_TASK STATEMENT_
Repeat the lines below with every "series" swapped for "data set" and nothing else altered. Leave out the pictures.

SOURCE DATA Block Start

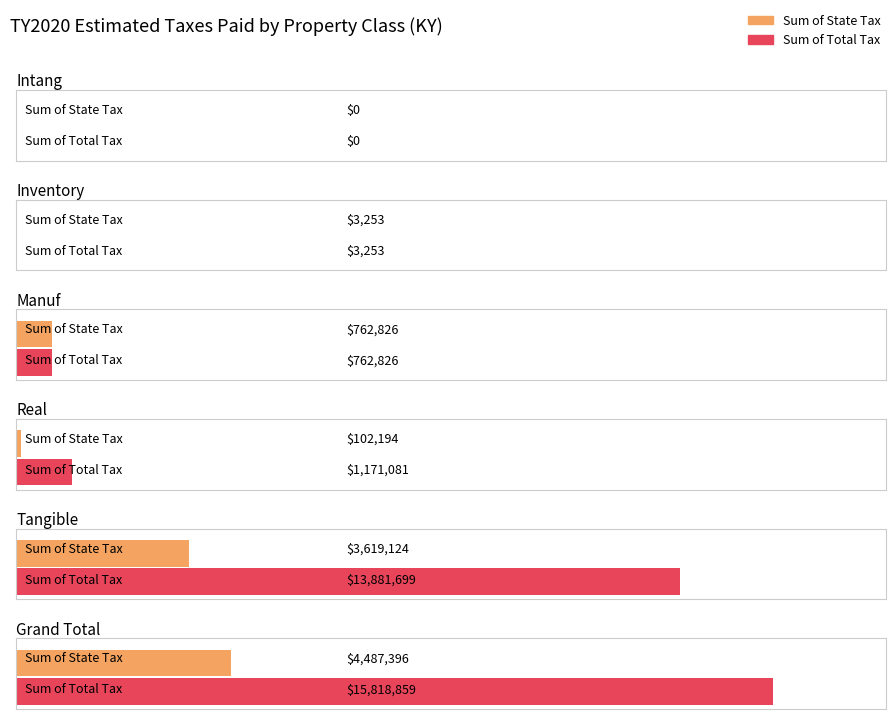

How many positive values does the Sum of State Tax series have?

5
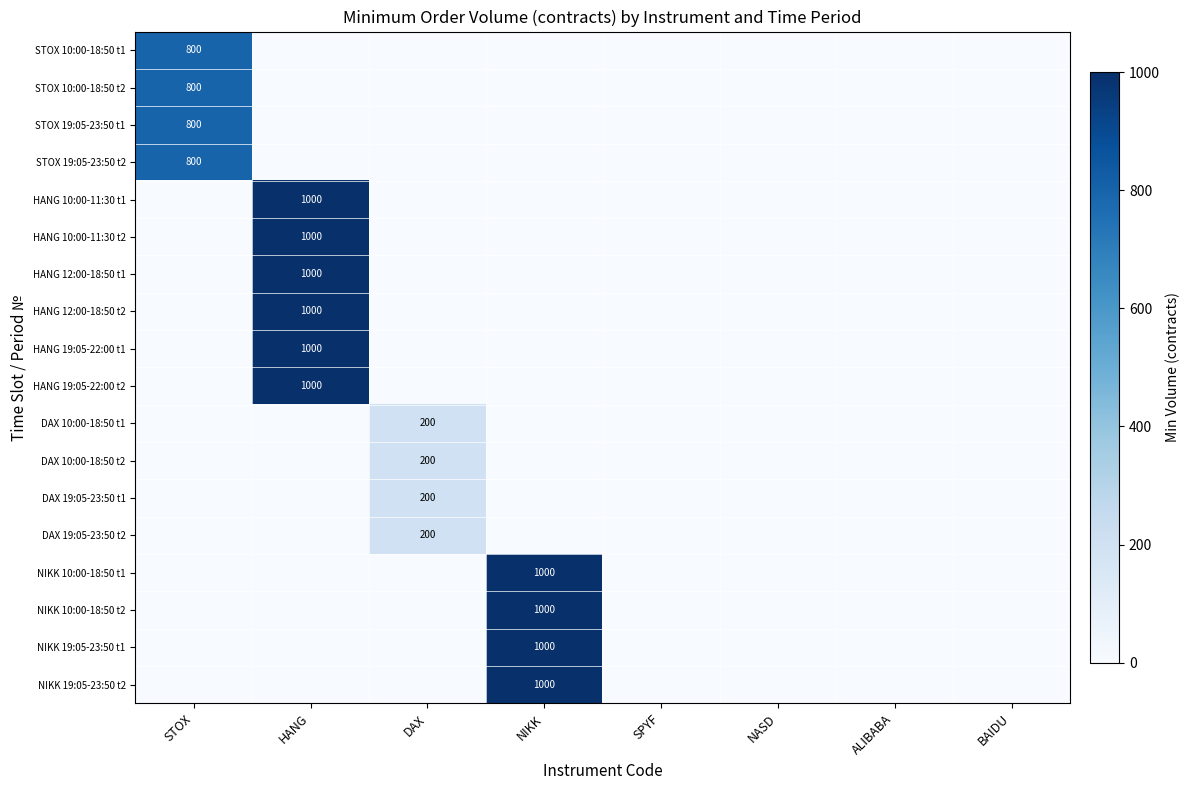

Which category has the lowest value in the HANG 12:00-18:50 t2 series?

STOX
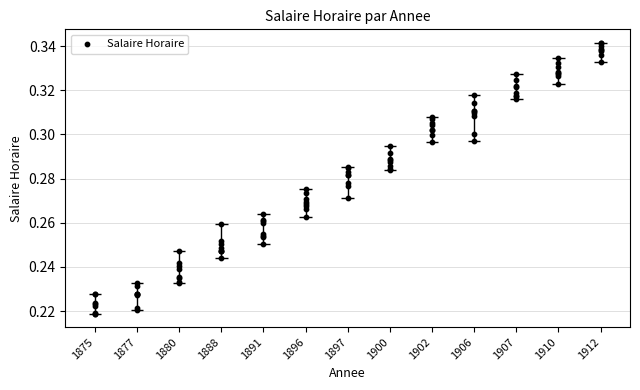

Which has a higher value, 1875 or 1875?

1875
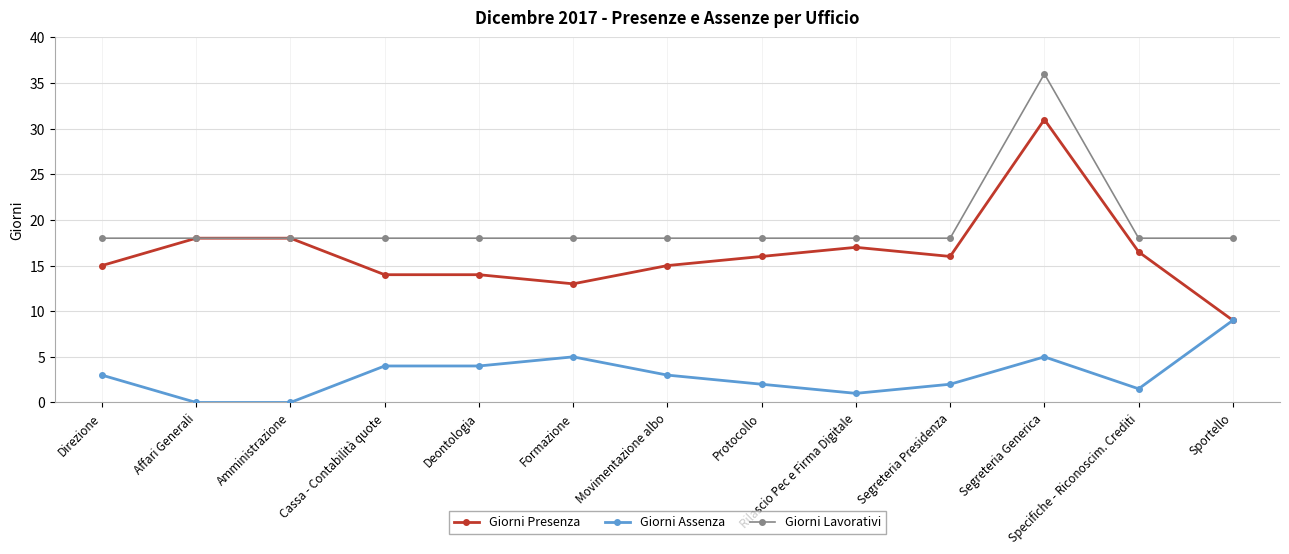

Reading left to right, list all the values displayed in this chart.

Giorni Presenza: 15.0	18.0	18.0	14.0	14.0	13.0	15.0	16.0	17.0	16.0	31.0	16.5	9.0
Giorni Assenza: 3.0	0.0	0.0	4.0	4.0	5.0	3.0	2.0	1.0	2.0	5.0	1.5	9.0
Giorni Lavorativi: 18.0	18.0	18.0	18.0	18.0	18.0	18.0	18.0	18.0	18.0	36.0	18.0	18.0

SOURCE DATA Block End

_WRITTEN ANSWER_
How many positive values does the Sum of State Tax data set have?

5

Which category has the lowest value in the HANG 12:00-18:50 t2 data set?

STOX

Which has a higher value, 1875 or 1875?

1875

Reading left to right, list all the values displayed in this chart.

Giorni Presenza: 15.0	18.0	18.0	14.0	14.0	13.0	15.0	16.0	17.0	16.0	31.0	16.5	9.0
Giorni Assenza: 3.0	0.0	0.0	4.0	4.0	5.0	3.0	2.0	1.0	2.0	5.0	1.5	9.0
Giorni Lavorativi: 18.0	18.0	18.0	18.0	18.0	18.0	18.0	18.0	18.0	18.0	36.0	18.0	18.0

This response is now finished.